I left Berkeley in the summer of 1940 to go to Central and South America to see the tropical forests and Andes mountains and to try my hand at plant collecting. Later I served in the War Department in the Panama Canal Zone. Consequently I was isolated from academic botany and biology from 1940 to late 1945. When I returned to Berkeley in early 1946 I found great changes. Stebbins had joined the faculty and had introduced a new course in evolution in about 1941 or 1942. The botany and genetics faculties were collaborating on interdisciplinary studies in plant evolution. The paradigm of the synthetic theory had spread in Berkeley and elsewhere. This was a case of introgression from one paradigm into another.
Now a fourth paradigm has moved to center stage. This is the paradigm of cladistics, particularly molecular cladistics. Its center of focus is branching phylogeny and the construction of trees. It exists side by side with the older synthetic theory, which continues to be focused on evolutionary processes in populations and population systems.
The synthetic theory is still valid. Breeding populations still exist. So do reproductively isolated population systems, or biological species. Various modes of speciation are known. Various patterns of evolution of groups at levels above species are known.
So we have two paradigms dealing with evolution now. The interaction between them takes various forms. Sometimes they don’t interact. Many cladists practice cladistics as a self-sufficient system, with, for example, its own vocabulary and its own special definition of monophyly and other terms.
However, some exchange of ideas between the paradigms has taken place. Cladistics now accepts, in principle at least, nondichotomous branching brought about by two common modes of speciation – hybrid speciation and quantum or peripatric speciation. Conversely, molecular cladistic evidence now permeates evolutionary biological research. These exchanges have little effect if any on the core philosophies of the two paradigms, which remain distinct.
The two paradigms are far apart in the area of minor systematics. Speciation studies and taxonomy have long had beneficial effects on one another. Together they have engendered the early versions of the biological species concept and the geographical theory of speciation in the 1890s and early 1900s (Jordan, 1896, 1905; Rothschild & Jordan, 1903; Poulton, 1908; see Grant, 1994), and the mode of quantum or peripatric speciation in the 1950s (Mayr, 1954). On the other hand, cladistics and taxonomy have a history of rivalry. Cladistics was originally designed (Hennig, 1950) and is often presented (e.g. Moritz & Hillis, 1996; Judd et al., 1999) as a method to replace traditional taxonomy. However, cladistics deals with hierarchies of branch lines; has no criteria for distinguishing between divergence at the species level and at the racial level or level of species group; and is not concerned with the forces that drive these divergences. Cladistics is not designed for studies of speciation as a process.

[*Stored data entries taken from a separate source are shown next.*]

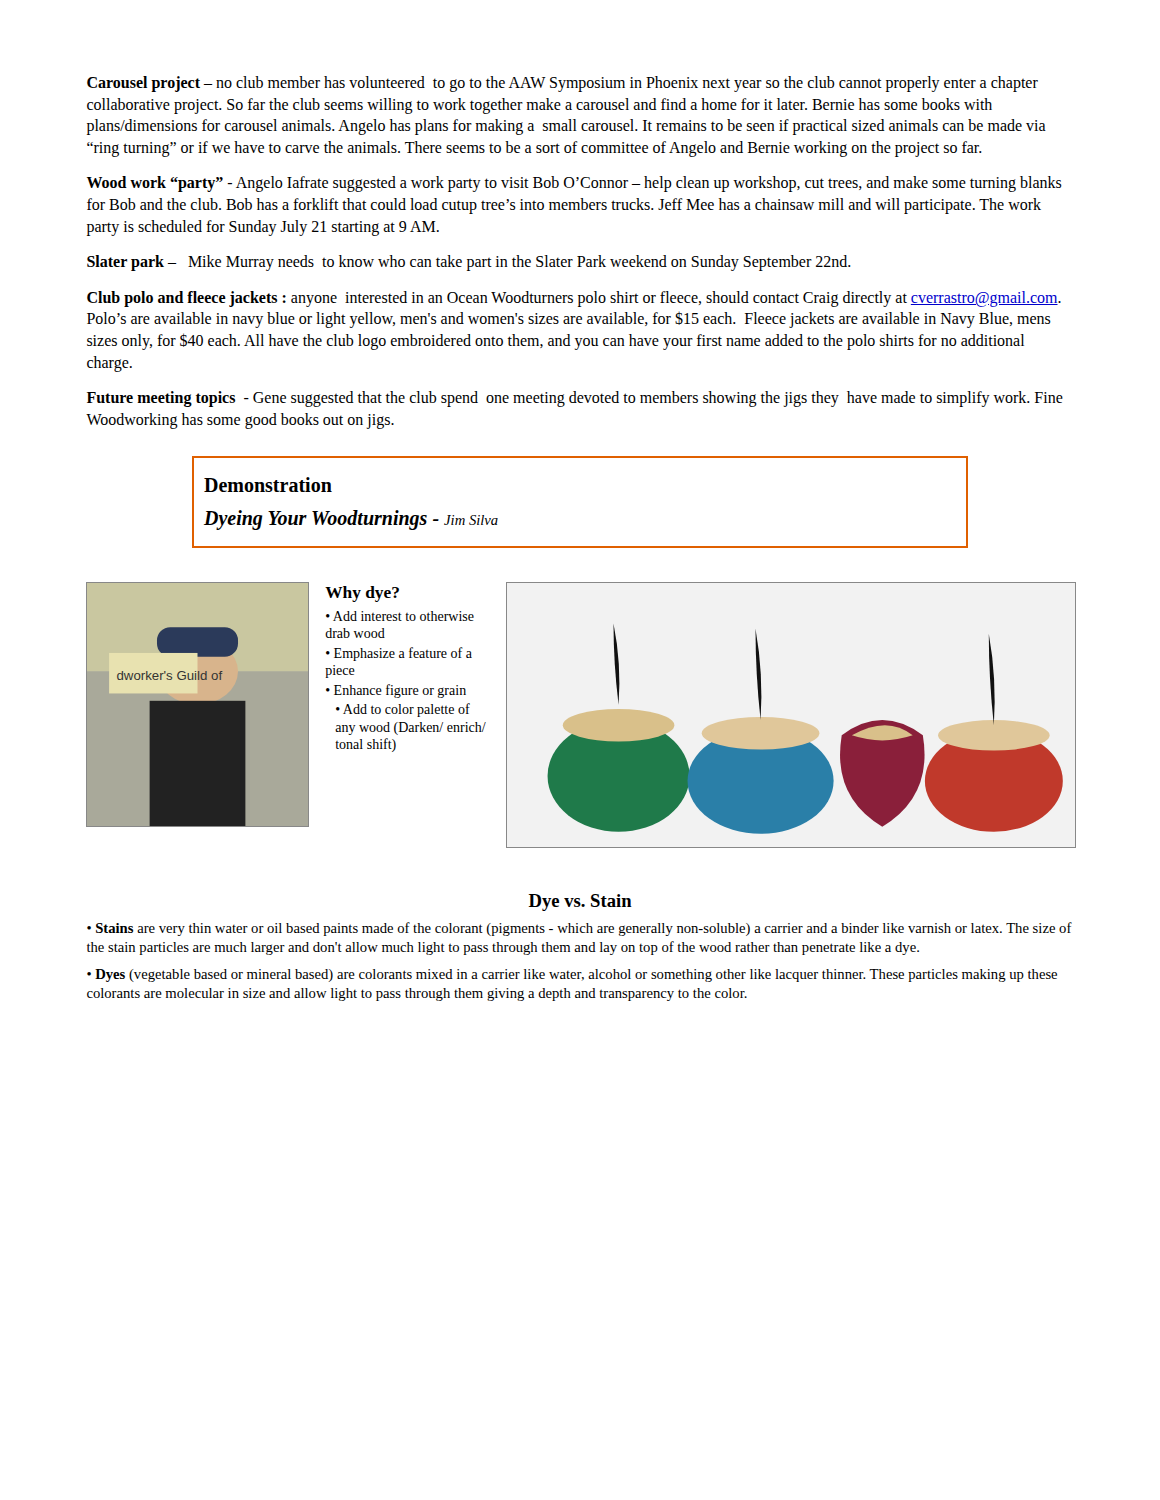Carousel project – no club member has volunteered to go to the AAW Symposium in Phoenix next year so the club cannot properly enter a chapter collaborative project. So far the club seems willing to work together make a carousel and find a home for it later. Bernie has some books with plans/dimensions for carousel animals. Angelo has plans for making a small carousel. It remains to be seen if practical sized animals can be made via “ring turning” or if we have to carve the animals. There seems to be a sort of committee of Angelo and Bernie working on the project so far.
Wood work “party” - Angelo Iafrate suggested a work party to visit Bob O’Connor – help clean up workshop, cut trees, and make some turning blanks for Bob and the club. Bob has a forklift that could load cutup tree’s into members trucks. Jeff Mee has a chainsaw mill and will participate. The work party is scheduled for Sunday July 21 starting at 9 AM.
Slater park – Mike Murray needs to know who can take part in the Slater Park weekend on Sunday September 22nd.
Club polo and fleece jackets : anyone interested in an Ocean Woodturners polo shirt or fleece, should contact Craig directly at cverrastro@gmail.com. Polo’s are available in navy blue or light yellow, men's and women's sizes are available, for $15 each. Fleece jackets are available in Navy Blue, mens sizes only, for $40 each. All have the club logo embroidered onto them, and you can have your first name added to the polo shirts for no additional charge.
Future meeting topics - Gene suggested that the club spend one meeting devoted to members showing the jigs they have made to simplify work. Fine Woodworking has some good books out on jigs.
Demonstration
Dyeing Your Woodturnings - Jim Silva
Why dye?
• Add interest to otherwise drab wood
• Emphasize a feature of a piece
• Enhance figure or grain
• Add to color palette of any wood (Darken/ enrich/ tonal shift)
Dye vs. Stain
• Stains are very thin water or oil based paints made of the colorant (pigments - which are generally non-soluble) a carrier and a binder like varnish or latex. The size of the stain particles are much larger and don't allow much light to pass through them and lay on top of the wood rather than penetrate like a dye.
• Dyes (vegetable based or mineral based) are colorants mixed in a carrier like water, alcohol or something other like lacquer thinner. These particles making up these colorants are molecular in size and allow light to pass through them giving a depth and transparency to the color.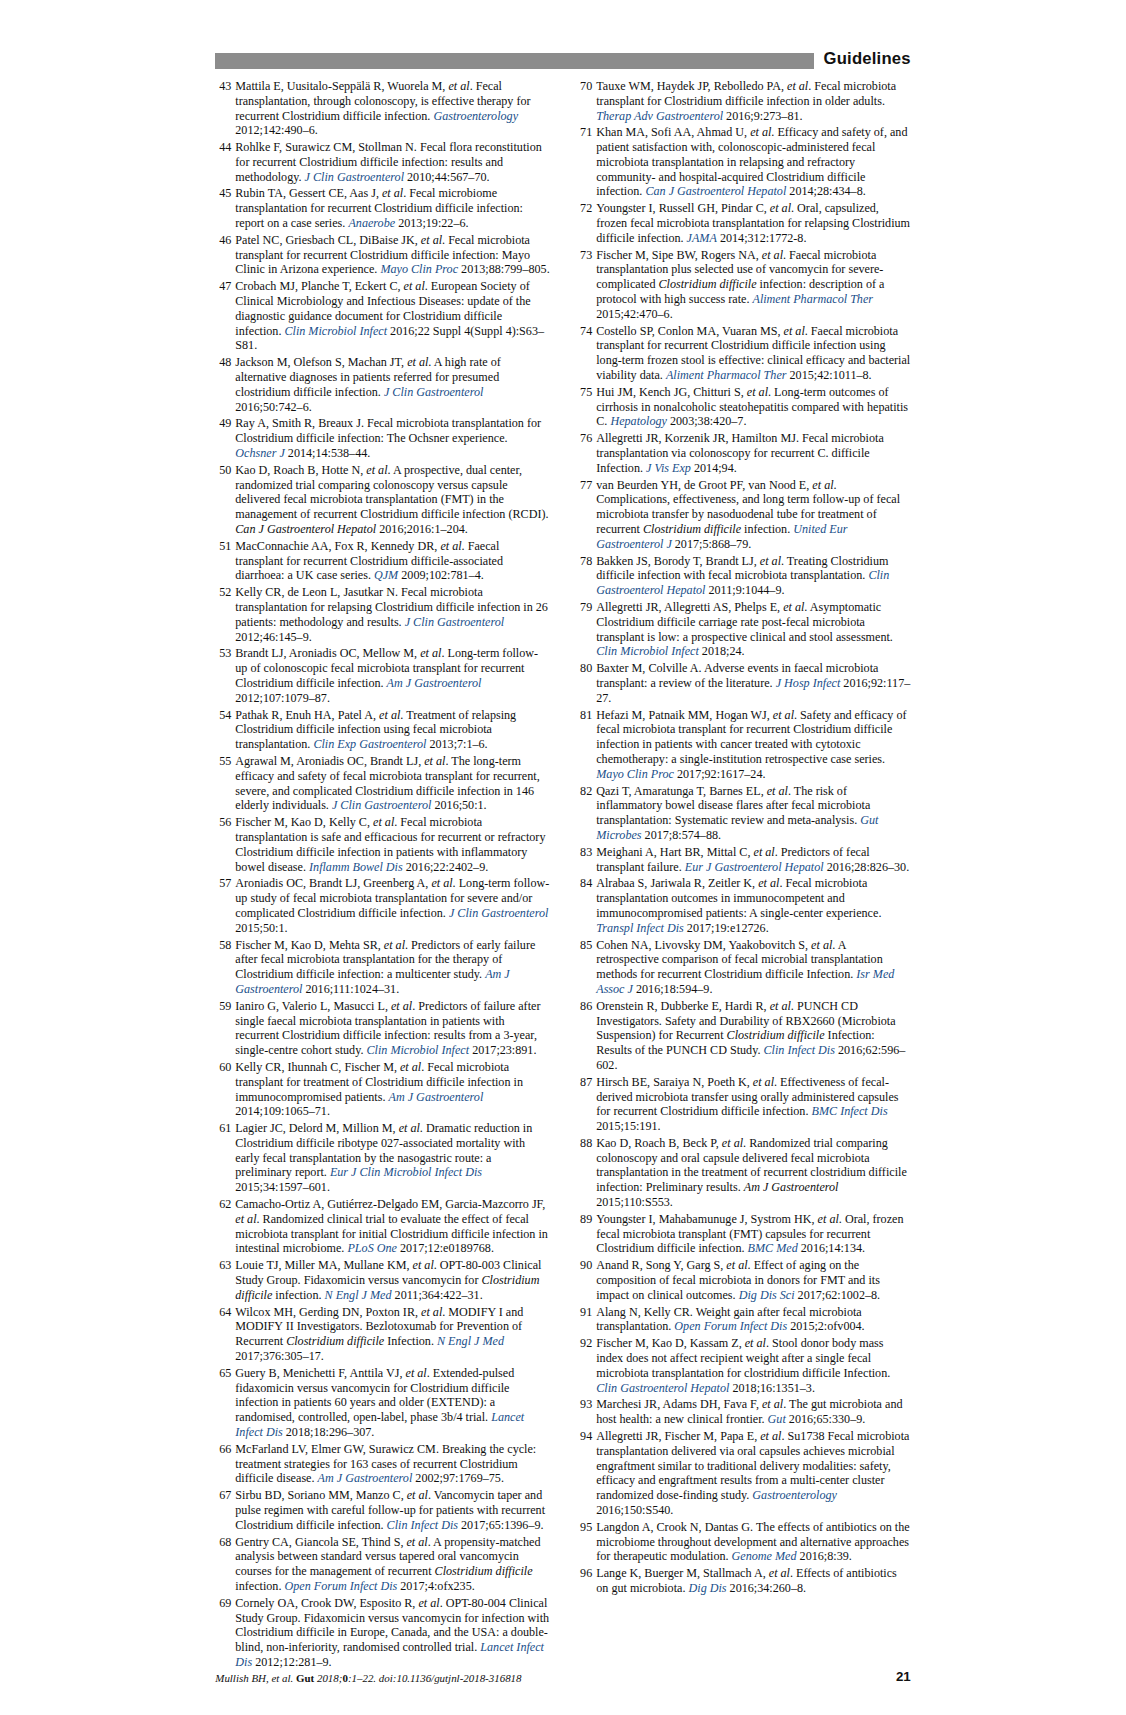Guidelines
43 Mattila E, Uusitalo-Seppälä R, Wuorela M, et al. Fecal transplantation, through colonoscopy, is effective therapy for recurrent Clostridium difficile infection. Gastroenterology 2012;142:490–6.
44 Rohlke F, Surawicz CM, Stollman N. Fecal flora reconstitution for recurrent Clostridium difficile infection: results and methodology. J Clin Gastroenterol 2010;44:567–70.
45 Rubin TA, Gessert CE, Aas J, et al. Fecal microbiome transplantation for recurrent Clostridium difficile infection: report on a case series. Anaerobe 2013;19:22–6.
46 Patel NC, Griesbach CL, DiBaise JK, et al. Fecal microbiota transplant for recurrent Clostridium difficile infection: Mayo Clinic in Arizona experience. Mayo Clin Proc 2013;88:799–805.
47 Crobach MJ, Planche T, Eckert C, et al. European Society of Clinical Microbiology and Infectious Diseases: update of the diagnostic guidance document for Clostridium difficile infection. Clin Microbiol Infect 2016;22 Suppl 4(Suppl 4):S63–S81.
48 Jackson M, Olefson S, Machan JT, et al. A high rate of alternative diagnoses in patients referred for presumed clostridium difficile infection. J Clin Gastroenterol 2016;50:742–6.
49 Ray A, Smith R, Breaux J. Fecal microbiota transplantation for Clostridium difficile infection: The Ochsner experience. Ochsner J 2014;14:538–44.
50 Kao D, Roach B, Hotte N, et al. A prospective, dual center, randomized trial comparing colonoscopy versus capsule delivered fecal microbiota transplantation (FMT) in the management of recurrent Clostridium difficile infection (RCDI). Can J Gastroenterol Hepatol 2016;2016:1–204.
51 MacConnachie AA, Fox R, Kennedy DR, et al. Faecal transplant for recurrent Clostridium difficile-associated diarrhoea: a UK case series. QJM 2009;102:781–4.
52 Kelly CR, de Leon L, Jasutkar N. Fecal microbiota transplantation for relapsing Clostridium difficile infection in 26 patients: methodology and results. J Clin Gastroenterol 2012;46:145–9.
53 Brandt LJ, Aroniadis OC, Mellow M, et al. Long-term follow-up of colonoscopic fecal microbiota transplant for recurrent Clostridium difficile infection. Am J Gastroenterol 2012;107:1079–87.
54 Pathak R, Enuh HA, Patel A, et al. Treatment of relapsing Clostridium difficile infection using fecal microbiota transplantation. Clin Exp Gastroenterol 2013;7:1–6.
55 Agrawal M, Aroniadis OC, Brandt LJ, et al. The long-term efficacy and safety of fecal microbiota transplant for recurrent, severe, and complicated Clostridium difficile infection in 146 elderly individuals. J Clin Gastroenterol 2016;50:1.
56 Fischer M, Kao D, Kelly C, et al. Fecal microbiota transplantation is safe and efficacious for recurrent or refractory Clostridium difficile infection in patients with inflammatory bowel disease. Inflamm Bowel Dis 2016;22:2402–9.
57 Aroniadis OC, Brandt LJ, Greenberg A, et al. Long-term follow-up study of fecal microbiota transplantation for severe and/or complicated Clostridium difficile infection. J Clin Gastroenterol 2015;50:1.
58 Fischer M, Kao D, Mehta SR, et al. Predictors of early failure after fecal microbiota transplantation for the therapy of Clostridium difficile infection: a multicenter study. Am J Gastroenterol 2016;111:1024–31.
59 Ianiro G, Valerio L, Masucci L, et al. Predictors of failure after single faecal microbiota transplantation in patients with recurrent Clostridium difficile infection: results from a 3-year, single-centre cohort study. Clin Microbiol Infect 2017;23:891.
60 Kelly CR, Ihunnah C, Fischer M, et al. Fecal microbiota transplant for treatment of Clostridium difficile infection in immunocompromised patients. Am J Gastroenterol 2014;109:1065–71.
61 Lagier JC, Delord M, Million M, et al. Dramatic reduction in Clostridium difficile ribotype 027-associated mortality with early fecal transplantation by the nasogastric route: a preliminary report. Eur J Clin Microbiol Infect Dis 2015;34:1597–601.
62 Camacho-Ortiz A, Gutiérrez-Delgado EM, Garcia-Mazcorro JF, et al. Randomized clinical trial to evaluate the effect of fecal microbiota transplant for initial Clostridium difficile infection in intestinal microbiome. PLoS One 2017;12:e0189768.
63 Louie TJ, Miller MA, Mullane KM, et al. OPT-80-003 Clinical Study Group. Fidaxomicin versus vancomycin for Clostridium difficile infection. N Engl J Med 2011;364:422–31.
64 Wilcox MH, Gerding DN, Poxton IR, et al. MODIFY I and MODIFY II Investigators. Bezlotoxumab for Prevention of Recurrent Clostridium difficile Infection. N Engl J Med 2017;376:305–17.
65 Guery B, Menichetti F, Anttila VJ, et al. Extended-pulsed fidaxomicin versus vancomycin for Clostridium difficile infection in patients 60 years and older (EXTEND): a randomised, controlled, open-label, phase 3b/4 trial. Lancet Infect Dis 2018;18:296–307.
66 McFarland LV, Elmer GW, Surawicz CM. Breaking the cycle: treatment strategies for 163 cases of recurrent Clostridium difficile disease. Am J Gastroenterol 2002;97:1769–75.
67 Sirbu BD, Soriano MM, Manzo C, et al. Vancomycin taper and pulse regimen with careful follow-up for patients with recurrent Clostridium difficile infection. Clin Infect Dis 2017;65:1396–9.
68 Gentry CA, Giancola SE, Thind S, et al. A propensity-matched analysis between standard versus tapered oral vancomycin courses for the management of recurrent Clostridium difficile infection. Open Forum Infect Dis 2017;4:ofx235.
69 Cornely OA, Crook DW, Esposito R, et al. OPT-80-004 Clinical Study Group. Fidaxomicin versus vancomycin for infection with Clostridium difficile in Europe, Canada, and the USA: a double-blind, non-inferiority, randomised controlled trial. Lancet Infect Dis 2012;12:281–9.
70 Tauxe WM, Haydek JP, Rebolledo PA, et al. Fecal microbiota transplant for Clostridium difficile infection in older adults. Therap Adv Gastroenterol 2016;9:273–81.
71 Khan MA, Sofi AA, Ahmad U, et al. Efficacy and safety of, and patient satisfaction with, colonoscopic-administered fecal microbiota transplantation in relapsing and refractory community- and hospital-acquired Clostridium difficile infection. Can J Gastroenterol Hepatol 2014;28:434–8.
72 Youngster I, Russell GH, Pindar C, et al. Oral, capsulized, frozen fecal microbiota transplantation for relapsing Clostridium difficile infection. JAMA 2014;312:1772-8.
73 Fischer M, Sipe BW, Rogers NA, et al. Faecal microbiota transplantation plus selected use of vancomycin for severe-complicated Clostridium difficile infection: description of a protocol with high success rate. Aliment Pharmacol Ther 2015;42:470–6.
74 Costello SP, Conlon MA, Vuaran MS, et al. Faecal microbiota transplant for recurrent Clostridium difficile infection using long-term frozen stool is effective: clinical efficacy and bacterial viability data. Aliment Pharmacol Ther 2015;42:1011–8.
75 Hui JM, Kench JG, Chitturi S, et al. Long-term outcomes of cirrhosis in nonalcoholic steatohepatitis compared with hepatitis C. Hepatology 2003;38:420–7.
76 Allegretti JR, Korzenik JR, Hamilton MJ. Fecal microbiota transplantation via colonoscopy for recurrent C. difficile Infection. J Vis Exp 2014;94.
77van Beurden YH, de Groot PF, van Nood E, et al. Complications, effectiveness, and long term follow-up of fecal microbiota transfer by nasoduodenal tube for treatment of recurrent Clostridium difficile infection. United Eur Gastroenterol J 2017;5:868–79.
78 Bakken JS, Borody T, Brandt LJ, et al. Treating Clostridium difficile infection with fecal microbiota transplantation. Clin Gastroenterol Hepatol 2011;9:1044–9.
79 Allegretti JR, Allegretti AS, Phelps E, et al. Asymptomatic Clostridium difficile carriage rate post-fecal microbiota transplant is low: a prospective clinical and stool assessment. Clin Microbiol Infect 2018;24.
80 Baxter M, Colville A. Adverse events in faecal microbiota transplant: a review of the literature. J Hosp Infect 2016;92:117–27.
81 Hefazi M, Patnaik MM, Hogan WJ, et al. Safety and efficacy of fecal microbiota transplant for recurrent Clostridium difficile infection in patients with cancer treated with cytotoxic chemotherapy: a single-institution retrospective case series. Mayo Clin Proc 2017;92:1617–24.
82 Qazi T, Amaratunga T, Barnes EL, et al. The risk of inflammatory bowel disease flares after fecal microbiota transplantation: Systematic review and meta-analysis. Gut Microbes 2017;8:574–88.
83 Meighani A, Hart BR, Mittal C, et al. Predictors of fecal transplant failure. Eur J Gastroenterol Hepatol 2016;28:826–30.
84 Alrabaa S, Jariwala R, Zeitler K, et al. Fecal microbiota transplantation outcomes in immunocompetent and immunocompromised patients: A single-center experience. Transpl Infect Dis 2017;19:e12726.
85 Cohen NA, Livovsky DM, Yaakobovitch S, et al. A retrospective comparison of fecal microbial transplantation methods for recurrent Clostridium difficile Infection. Isr Med Assoc J 2016;18:594–9.
86 Orenstein R, Dubberke E, Hardi R, et al. PUNCH CD Investigators. Safety and Durability of RBX2660 (Microbiota Suspension) for Recurrent Clostridium difficile Infection: Results of the PUNCH CD Study. Clin Infect Dis 2016;62:596–602.
87 Hirsch BE, Saraiya N, Poeth K, et al. Effectiveness of fecal-derived microbiota transfer using orally administered capsules for recurrent Clostridium difficile infection. BMC Infect Dis 2015;15:191.
88 Kao D, Roach B, Beck P, et al. Randomized trial comparing colonoscopy and oral capsule delivered fecal microbiota transplantation in the treatment of recurrent clostridium difficile infection: Preliminary results. Am J Gastroenterol 2015;110:S553.
89 Youngster I, Mahabamunuge J, Systrom HK, et al. Oral, frozen fecal microbiota transplant (FMT) capsules for recurrent Clostridium difficile infection. BMC Med 2016;14:134.
90 Anand R, Song Y, Garg S, et al. Effect of aging on the composition of fecal microbiota in donors for FMT and its impact on clinical outcomes. Dig Dis Sci 2017;62:1002–8.
91 Alang N, Kelly CR. Weight gain after fecal microbiota transplantation. Open Forum Infect Dis 2015;2:ofv004.
92 Fischer M, Kao D, Kassam Z, et al. Stool donor body mass index does not affect recipient weight after a single fecal microbiota transplantation for clostridium difficile Infection. Clin Gastroenterol Hepatol 2018;16:1351–3.
93 Marchesi JR, Adams DH, Fava F, et al. The gut microbiota and host health: a new clinical frontier. Gut 2016;65:330–9.
94 Allegretti JR, Fischer M, Papa E, et al. Su1738 Fecal microbiota transplantation delivered via oral capsules achieves microbial engraftment similar to traditional delivery modalities: safety, efficacy and engraftment results from a multi-center cluster randomized dose-finding study. Gastroenterology 2016;150:S540.
95 Langdon A, Crook N, Dantas G. The effects of antibiotics on the microbiome throughout development and alternative approaches for therapeutic modulation. Genome Med 2016;8:39.
96 Lange K, Buerger M, Stallmach A, et al. Effects of antibiotics on gut microbiota. Dig Dis 2016;34:260–8.
Mullish BH, et al. Gut 2018;0:1–22. doi:10.1136/gutjnl-2018-316818
21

Nevertheless, there is a bridge between the two paradigms. It involves the molecular evidence. Cladistics has been in the forefront in using this extremely valuable line of evidence. Good results can be obtained by taking up molecular cladograms, but not necessarily the cladistic interpretations of them, and fitting the cladograms into the new-Darwinian framework of plant speciation studies. This is known as recombination.
I wish to express my appreciation to Loren H. Rieseberg and Jonathan F. Wendel for organizing the symposium ‘Plant Speciation’ in 2003, to Loren H. Rieseberg and Karen A. Grant for help with the manuscript, and to Billie L. Turner for presenting the ideas outlined here at the symposium. It is a great pleasure to see so many younger workers going on with the study of plant speciation.